Reflecting that Kindness
We’re talking about family, and welcoming the stranger and the fatherless and being kind. It reminds of a story of a little girl who had never known any kindness. I met a woman when I was at a conference a few years ago who told me about her adopted daughter. When she first met her daughter she was two years old. This little girl had been severely neglected by her birth parents and as a result didn’t speak or show any emotion. She would sit for hours without moving or doing anything. She didn’t play, or sing or laugh.

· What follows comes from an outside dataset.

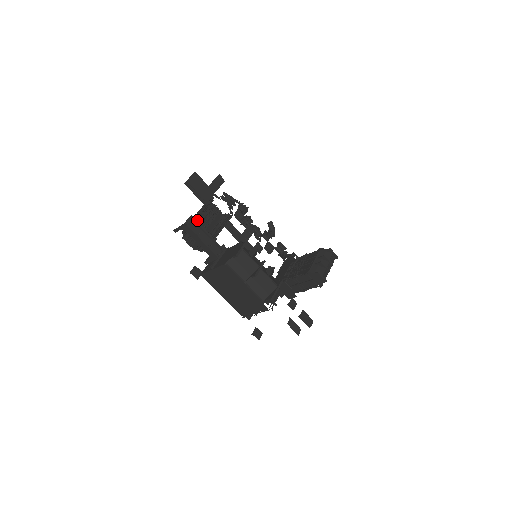
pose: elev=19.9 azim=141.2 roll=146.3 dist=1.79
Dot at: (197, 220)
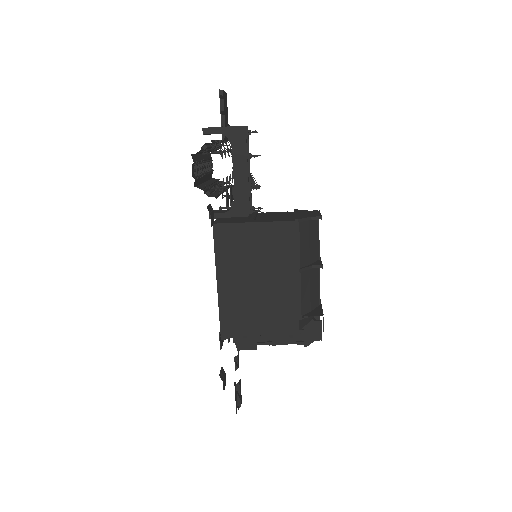
Dot at: occluded
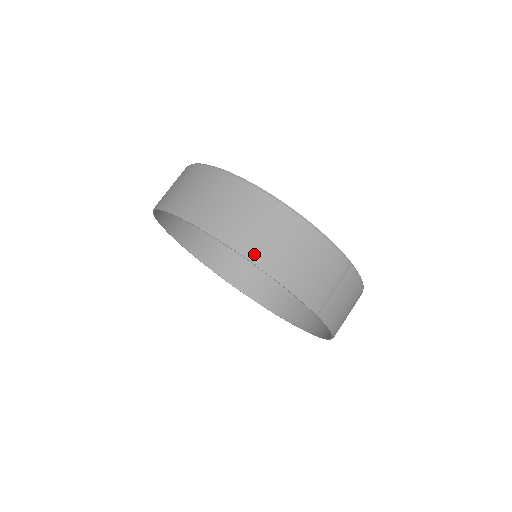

God moved this woman and her husband to adopt this little girl. The social workers told them they weren’t sure ‘what’ she had but she was very delayed and they didn’t know how to help her because it wasn’t clear what the issue was. So they brought this little girl home and they loved her. It was hard and required a tremendous amount of patience and grace but gradually this little girl began to respond. She started making eye contact and responding to her name and then talking. The process was slow and painful for everyone but this couple kept loving on this little girl. When the adoptive mom told me this story her daughter was a teenager. She had overcome all her mental and social delays and she had learned to receive love and to love back. What a beautiful picture of the power of God’s loving kindness.
This is what God does for us. At first we’re all spiritually dead and living under the power of sin. And then God comes to us and he loves on us. He shows us kindness. He’s patient with us. His love awakens something within us that shows us we were meant to be loved. It shows us we were meant for family. How incredibly blessed we are that God would choose to show us his kindness and bring us into his family.
The story of Ruth is an illustration of God’s kindness. We see the heart of God in both Ruth and in Boaz. God has a heart for the vulnerable. His instruction to Israel and to us over and over again in the Bible is to care for the orphan and the widow. In Biblical times, these were the people who couldn’t care for themselves. They relied on the kindness of others for their survival. There are people today who rely on our kindness for survival. We can do more than help them survive, we can help them thrive.
This is the question before Ruth at the end of chapter 2. Boaz has helped her and Naomi survive by giving them food but will that be all he does for them? Verse 23 ends the chapter with “and she lived with her mother-in-law”. They have food but they’re still living in an old decrepit house with a plot of land that they can’t do anything with. She’s collecting barley as they are in a season of harvest but what happens when the harvest ends? Ruth is essentially a beggar. She’s has no security and no means, she’s living day-to-day. Boaz has helped her survive, will he do more? Will there be a more permanent hesed for Ruth? You’ll have to come back next week to find out.
Friends, we can learn a lot from the book of Ruth. Like Ruth, we are to get out there against resignation, sometimes without knowing or seeing what God is doing. Like Boaz we are to show God’s kindness to those who are vulnerable. We are to point out to people Shalom Aleichem – God is present. There are people we come across every day that need to hear God has not abandoned them. They need to hear that God longs to show them his kindness. They need to see us reflect that kindness. Desmond Tutu, writing in the vein of Martin Luther King Jr., puts it this way:
'God says to you, 'I have a dream. Please help me to realize it. It is a dream of a world whose ugliness and squalor and poverty, its war and hostility, its greed and harsh competitiveness, its alienation and disharmony are changed into their glorious counterparts. When there will be more laughter, joy, and peace, where there will be justice and goodness and compassion and love and caring and sharing. I have a dream that my children will know that they are members of one family, the human family, God's family, my family.''
My brothers and my sisters, may we continue to experience this great kindness that God has so graciously given. And may we come to know more and more what it means to be a part of God’s family.